Дневник. Том II. 1856–1864 гг. — страница 109 из 115

Еще непристойность. После провозглашения тоста в честь государя обыкновенно музыка играет «Боже, царя храни». Тост был провозглашен, три раза повторилось обычное «ура!» — музыка молчит. Тщетно Литке делает знаки, чтоб играли: музыка все молчит. Наконец он начинает сначала тихо, потом громче требовать гимна, и только уже после повторенного им громкого крика: «Боже, царя храни!» — музыка решилась начать национальный гимн. Все это, однако, составляло только наружную сторону дела, внутренняя же вот в чем. Во-первых, немцы, очевидно, хотели выказать свое торжество над русской партией, что, впрочем, им во всяком случае нетрудно, так как они всегда действуют обдуманно, согласно и твердо, а мы ведь не можем соединиться втроем или вчетвером без того, чтобы не постараться нагадить друг другу и не разбиться врозь. Ни одна немецкая речь не удостоила своего внимания России.

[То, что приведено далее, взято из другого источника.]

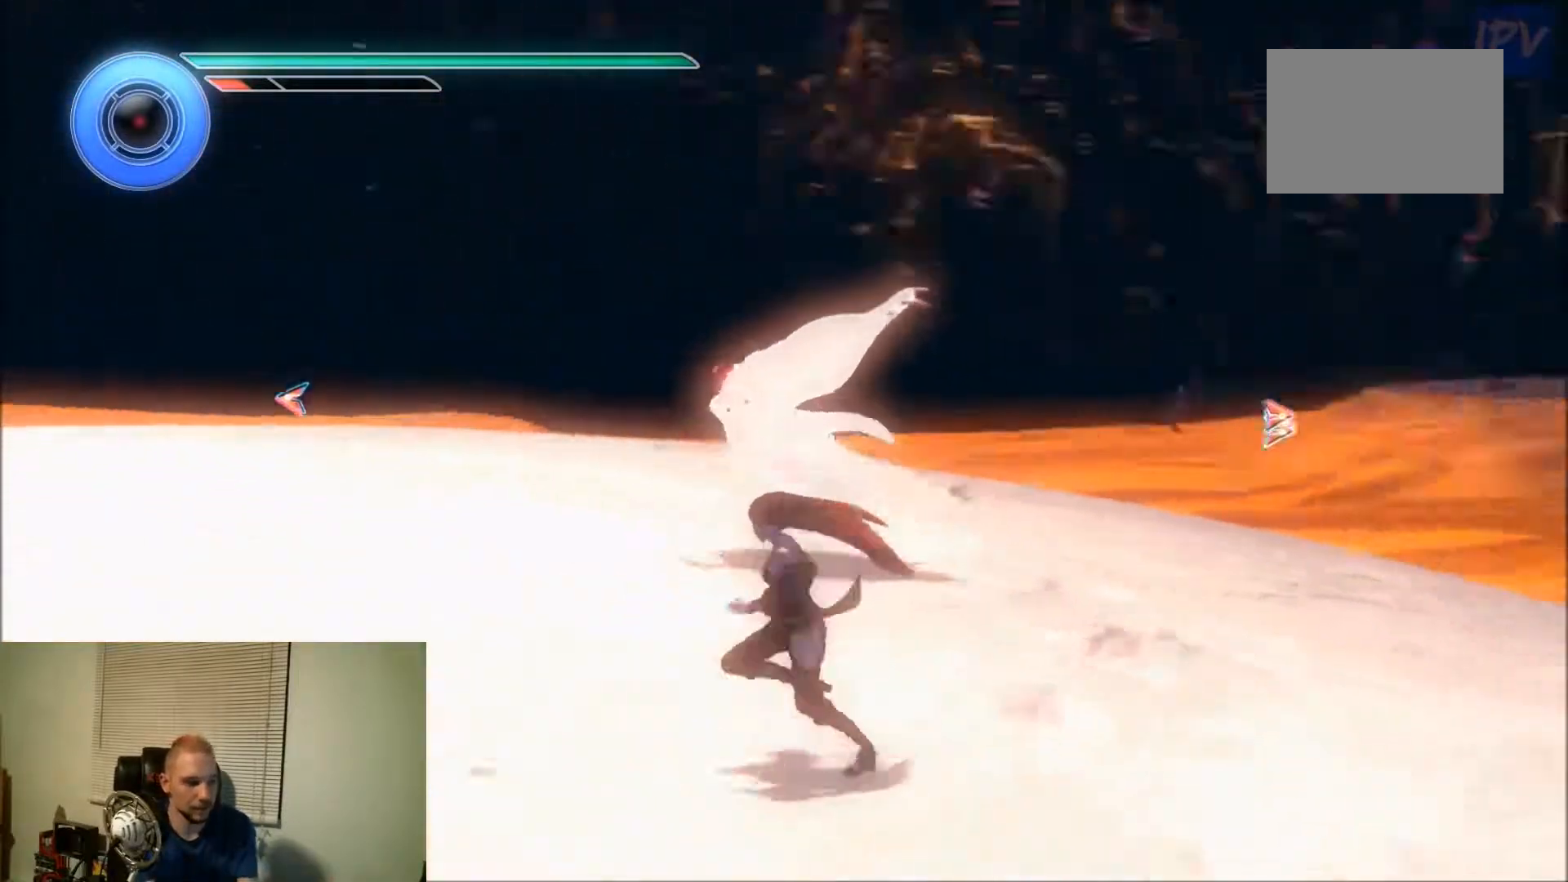
{"buttons": ["DPAD_LEFT"], "events": []}
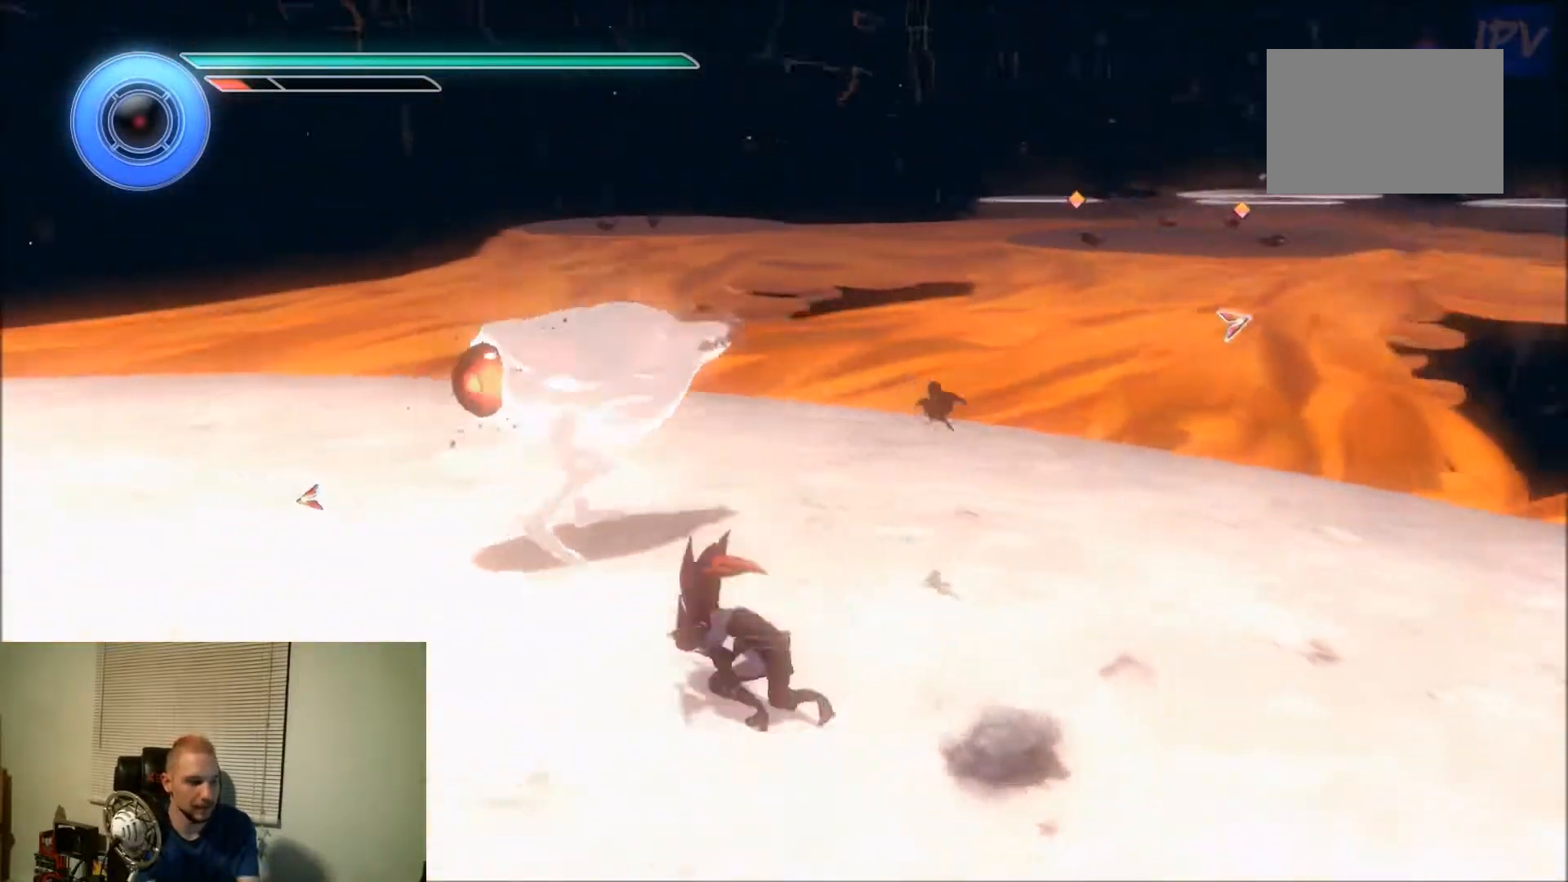
{"buttons": ["DPAD_LEFT"], "events": []}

Во-вторых, тут была партия тех естественников, которые исповедуют материализм. Ей хотелось выставить Бэра как свое знамя. Но главное — сюда явилось несколько каких-то брадатых нигилистов. и юношей — последователей новейших доктрин. Они за десять рублей пришли поесть, выпить и произвести демонстрацию в пользу своих принципов. Я видел некоторых из этих господ, которые изъявляли свою готовность на всякий крик. Зеленый мне говорил, что он видел то же на своем конце стола. Немцы, чествуя свою знаменитость, хотели, чтобы было как можно больше людей, и напустили сюда кого попало. В течение двух недель в каждом номере «С.-Петербургских ведомостей» ежедневно печатались зазывы на юбилей. Мудрено ли, что тут очутилось много господ, которые явились вовсе не для Бэра.

Жаль мне, что так плохо отпраздновали день действительно одного из достойнейших представителей науки, и еще более жаль, что тут все соединилось к тому, чтобы затмить русское имя и русскую мысль. Да и поделом нам! Кто сам себя не уважает, тот заставляет и других себя не уважать.


3 сентября 1864 года, четверг

Переезд с дачи. Ужасная возня. Возы с вещами насилу приехали к одиннадцати часам ночи. Хорошо, что еще ночи лунные.


5 сентября 1864 года, суббота

Заседание в Академии наук. Президент было опять поднял вопрос о II отделении, то есть о слиянии его с III. Так как я главный противник этого слияния, то Литке обратился ко мне, чтобы я высказал мое мнение относительно компромисса, предложенного некоторыми членами. Компромисс состоял в том, чтобы слить все отделения в одну безразличную массу, и тогда не было бы никакой обиды национальному чувству и отечественной науке в уничтожении Второго отделения, которое таким образом разделило бы только общую судьбу всех других отделений.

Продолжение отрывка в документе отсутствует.